Council to go to High Court to support community fight against green gap housing

Worthing Borough Council is leading the community fight to save Goring Gap by taking the case to the High Court.

The Council has instructed a barrister to develop a legal challenge to the Planning Inspectorate’s decision to allow hundreds of homes to be built at Chatsmore Farm.

Councillors had rejected a planning application by the developer Persimmon for permission to build 475 homes on the land between the borders of Ferring and Goring.

They agreed that the area was an important green gap and that development would adversely affect the setting of the South Downs National Park and add to traffic congestion.

But despite a government-appointed planning inspector clearly indicating to the Council that it was right to protect the space from development in its Local Plan for the area, a different inspector overturned the Council’s decision on appeal and said the homes could be built.

Members of the community are meeting at Chatsmore Farm at 3pm on Friday (25 March) to show their unity against the planned development.

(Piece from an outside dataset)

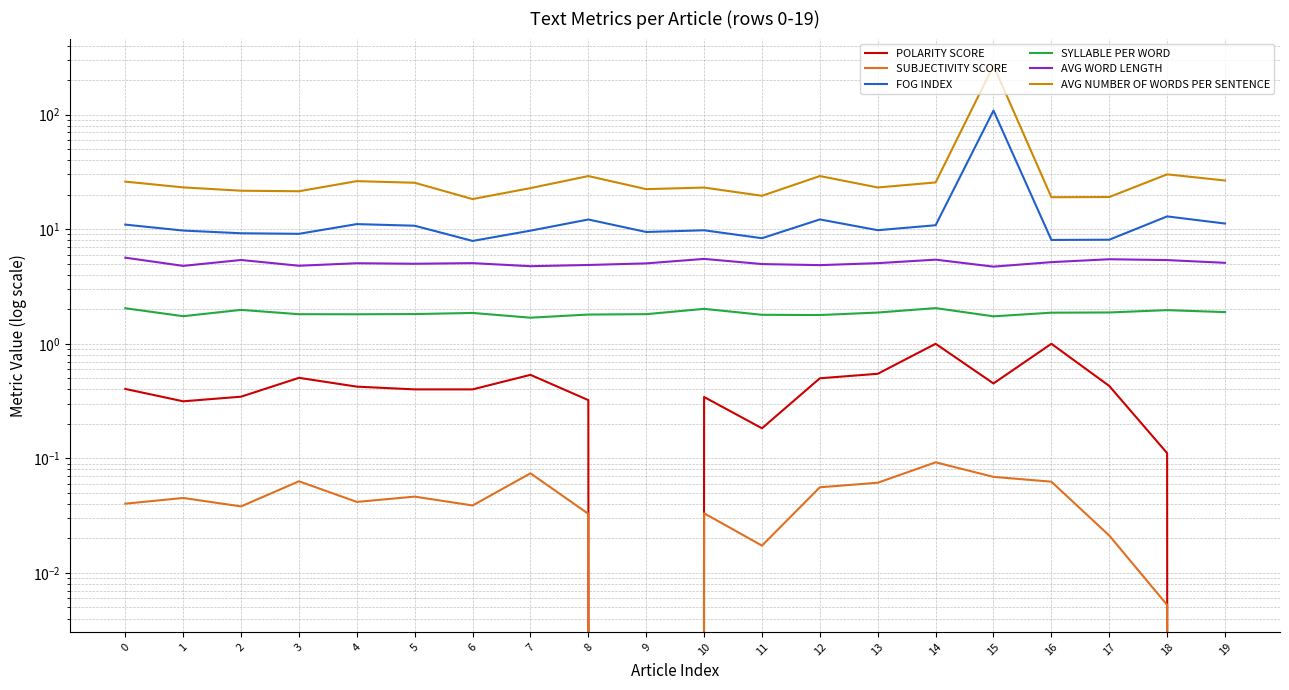

What is the value of the POLARITY SCORE point at the 20th from the left?

-0.3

Cllr Kevin Jenkins, the Leader of Worthing Borough Council, has written to Housing Secretary Michael Gove calling for the Government to step in and block the development.

He said: “It cannot be right that one planning inspector can simply ignore the evidence and decision of another.

“Chatsmore Farm is a vital green lung for Worthing and no one here - not the Council, not the opposition, not local residents - wants to see it built upon.

“We will not stand by and allow our few remaining green gaps to be concreted over in a dash to meet arbitrary, unsustainable housing targets imposed on us by Whitehall.

“I hope people will join me with Sir Peter Bottomley at 3pm on Friday at Chatsmore Farm to show our opposition to this decision.”

Raising the issue in the House of Commons, Worthing West MP Sir Peter Bottomley said developer Persimmon was “greedily trying to fill in the strategic green gap”.

Calling for the Prime Minister to review the case, Sir Peter said the appeal ruling “ran roughshod” over the responsibilities of councils to make planning decisions.